More accurately, Superman now belongs less to DC. Superman co-creator Jerry Siegel's heirs successfully won back their half of the copyright on Action Comics #1, the very first Superman comic book ever.
The reason this is even possible is due to (a) complicated extensions and rules of copyright law and (b) the fact that Jerry Siegel and Joe Shuster created the Action Comics #1 Superman story months before they sold it to DC, so it was an independent work, not work-for hire. After that issue, they became employees of DC, so all the rest of the stuff they did from then on is work for hire.
This means that DC still owns everything Superman-related that anyone thought of following that issue (inlcuding Lex Luthor and Superman being able to fly or have X-ray/heat vision), but don't fully own the other major things that make Superman Superman. For instance:
The Siegels own half of the copyright to everything introduced in the first issue of Action Comics #1, which, really, is the vast majority of everything folks associate with Superman. The name Superman, the secret identity of Clark Kent, the fact that he is an alien who came to Earth from Krypton as a baby, his super strength, invulnerability and ability to leap over tall buildings in a single bound, the red, yellow and blue costume with a red “S” on his chest and a red cape on his back, and his fellow reporter, Lois Lane.
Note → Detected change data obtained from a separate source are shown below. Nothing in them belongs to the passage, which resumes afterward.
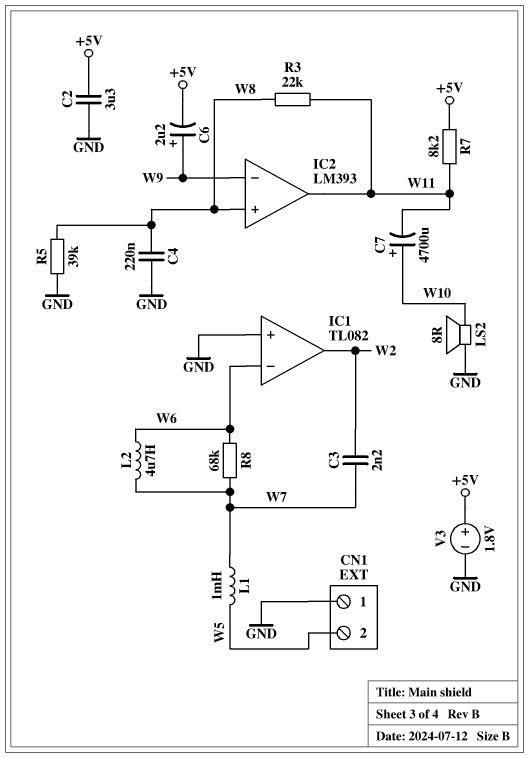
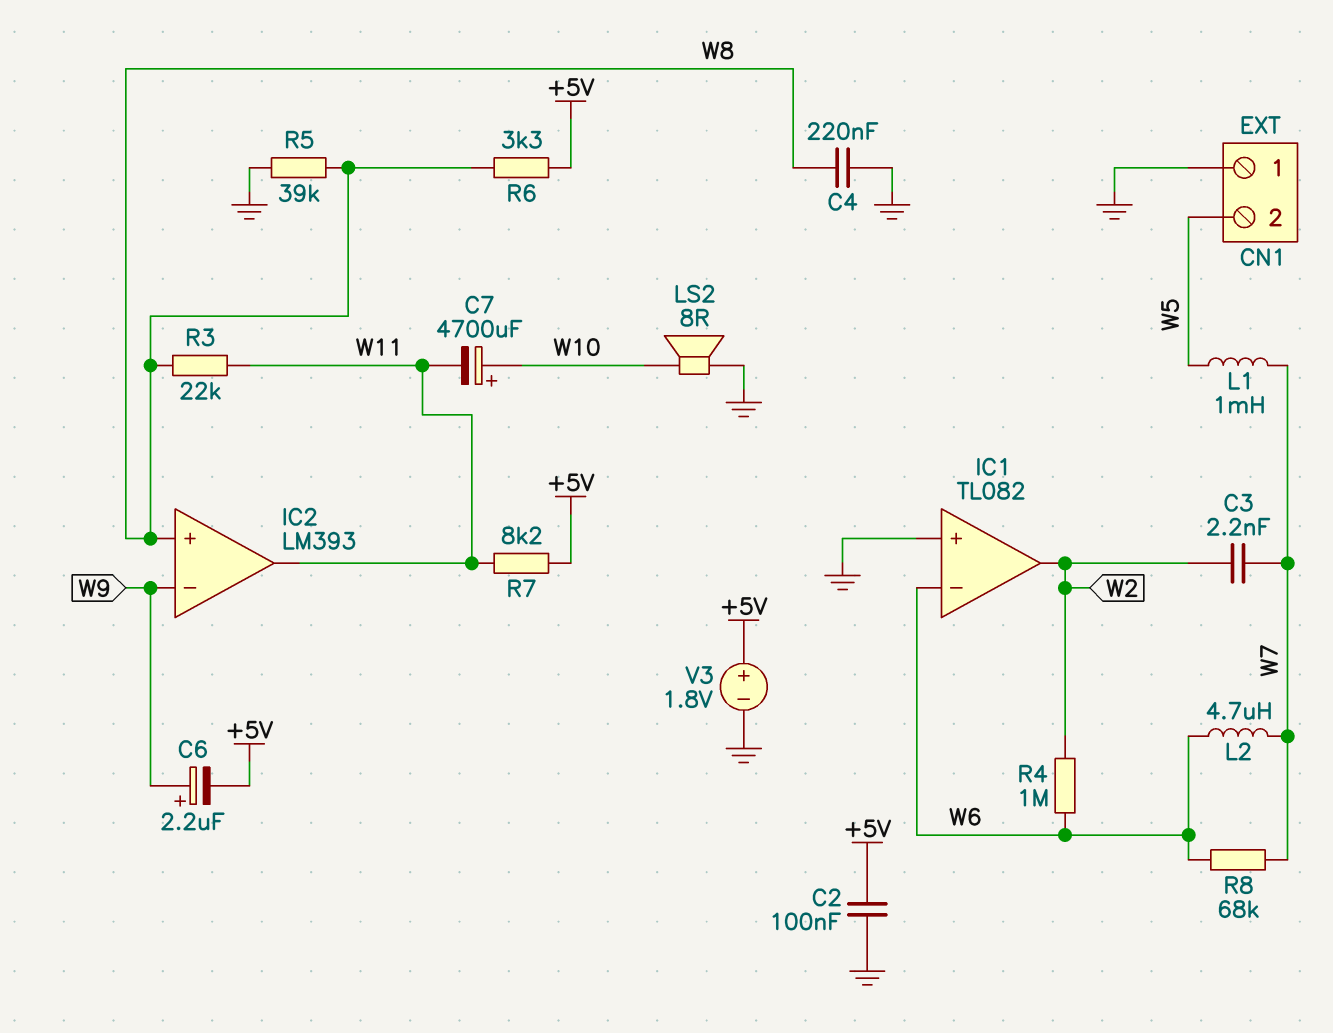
C2: 3.3uF (+5V, GND) -> 100nF (+5V, GND)
R4: none -> 1M (W2, W6)
R6: none -> 3.3k (+5V, W8)

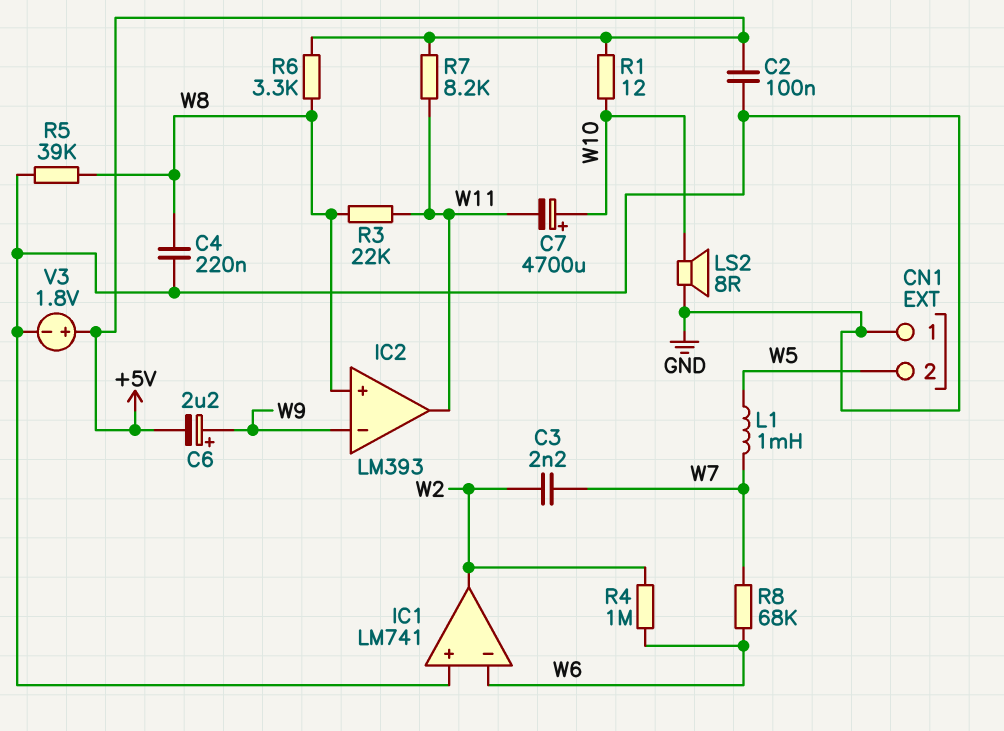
IC1: TL082 -> LM741
L2: 4.7uH (W6, W7) -> none
R1: none -> 12 (+5V, W10)

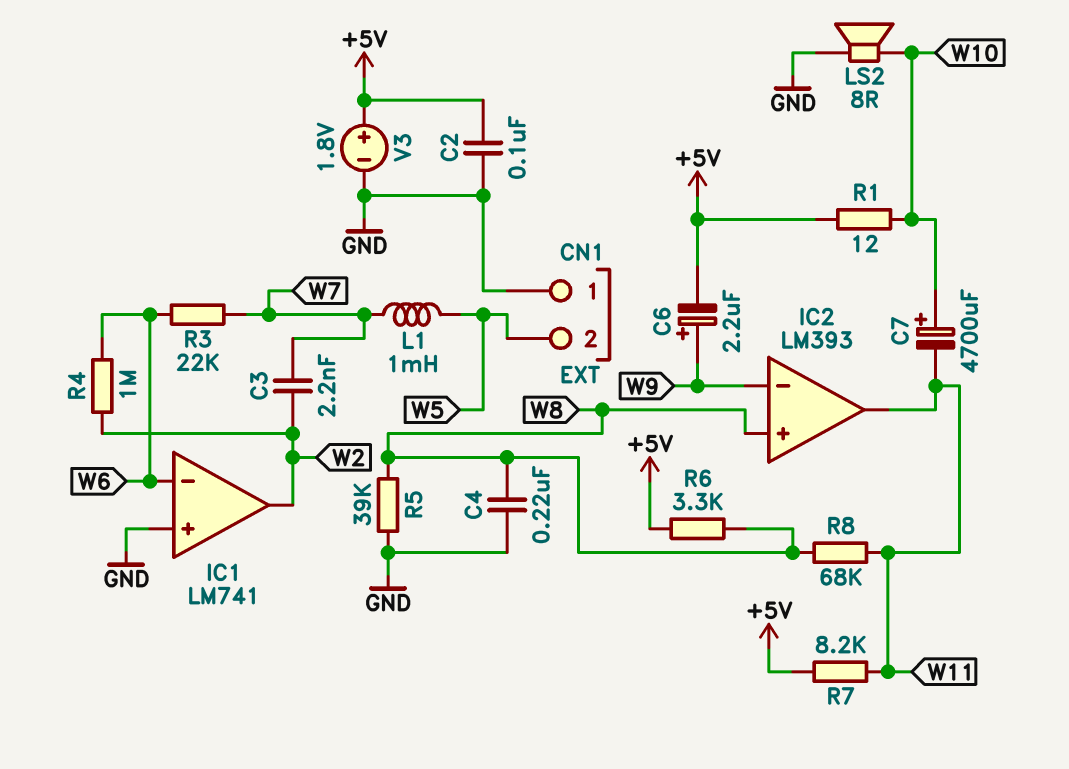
R3: 22k (W8, W11) -> 22k (W6, W7)
R8: 68k (W6, W7) -> 68k (W8, W11)

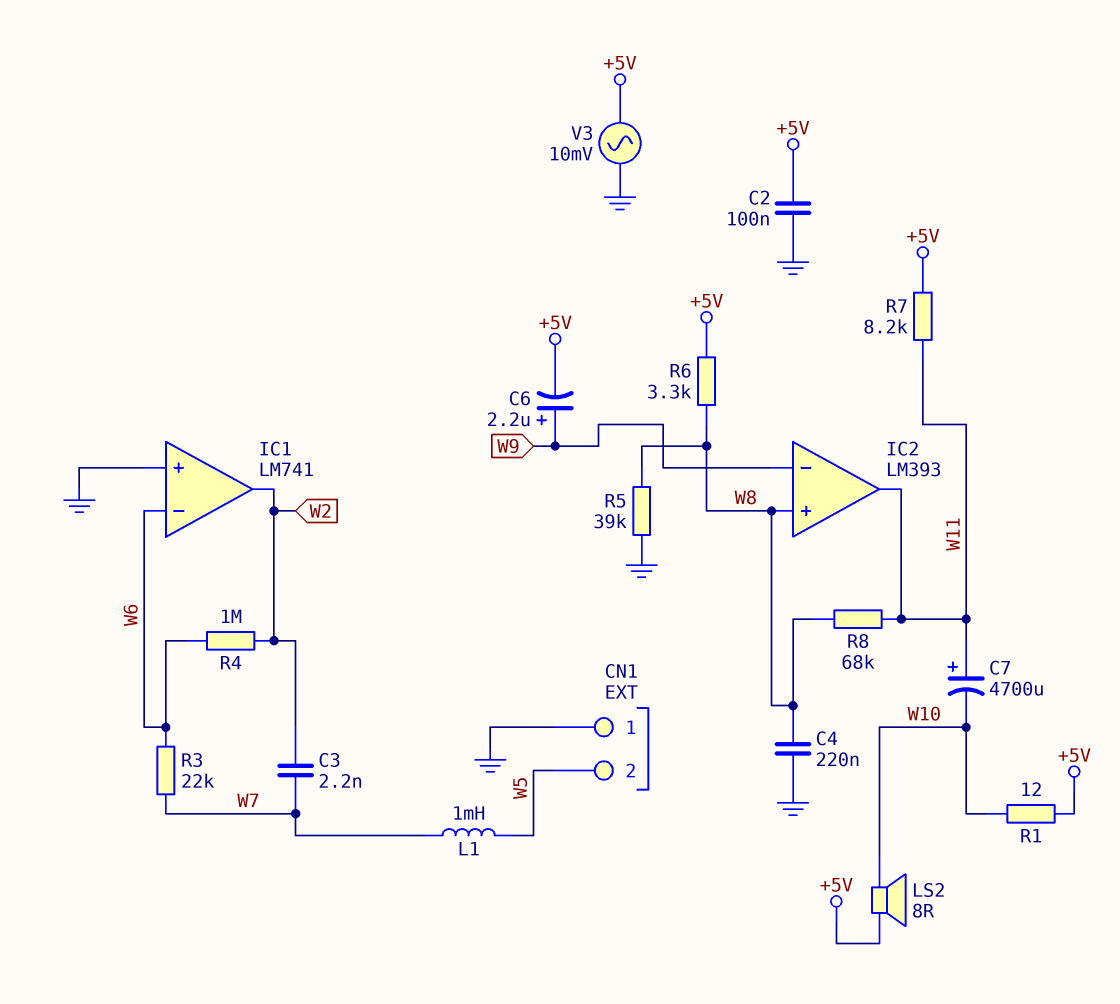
C7: 4700uF (plus W10, minus W11) -> 4700uF (plus W11, minus W10)
LS2: speaker 8R (GND, W10) -> speaker 8R (+5V, W10)
V3: 1.8V (plus +5V, minus GND) -> AC 10mV (+5V, GND)

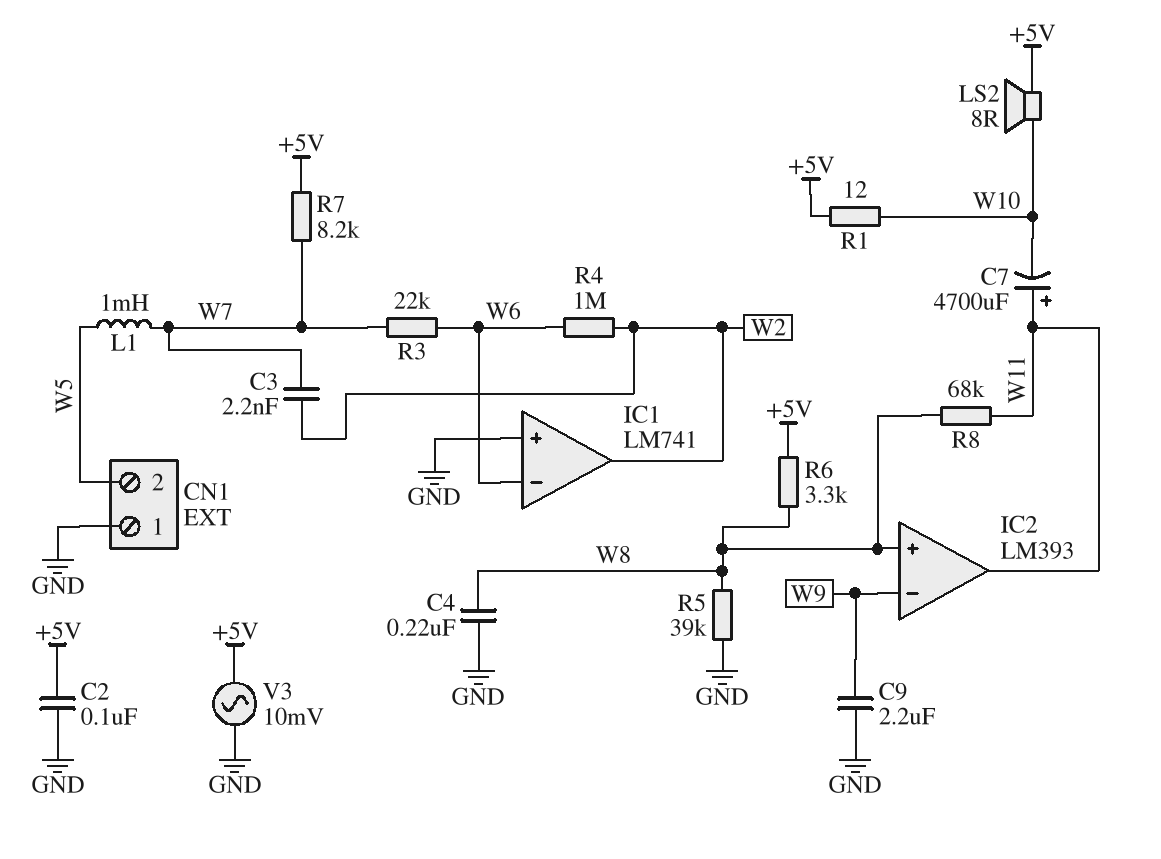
C6: 2.2uF (plus W9, minus +5V) -> none
C9: none -> 2.2uF (GND, W9)
R7: 8.2k (+5V, W11) -> 8.2k (+5V, W7)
The Siegels co-own all of that, which is basically everything.
From the excellent FAQ at Comics Should Be Good!
Other interesting tidbits:
- DC still owns TRADEMARK rights to Superman, which means no one else can really advertise or market anything Superman-related, even if they lawfully create new works.
- DC will have to shell out a hunk of money to the Siegel heirs, based on whatever their fair share of Superman profits since 1999 (when they regained their half of the copyright) amounts to.
- In 2013, again due to complexities of copyright law, the rights of "heirs" vs. "estates," and the intricacies of various extensions on copyrights, Joe Shuster's estate will gain the ability to take back the OTHER half of the Action Comics #1 copyright, leaving DC with no share of that original copyright at all. DC will be left with rights to the derivative works created after the first issue (which may be useless to them, since they're derivative), plus the trademarks. So, at that point, they'll basically just be licensing Superman from the two estates, much like their parent company, Warner, now licenses the right to make Harry Potter movies from J.K. Rowling.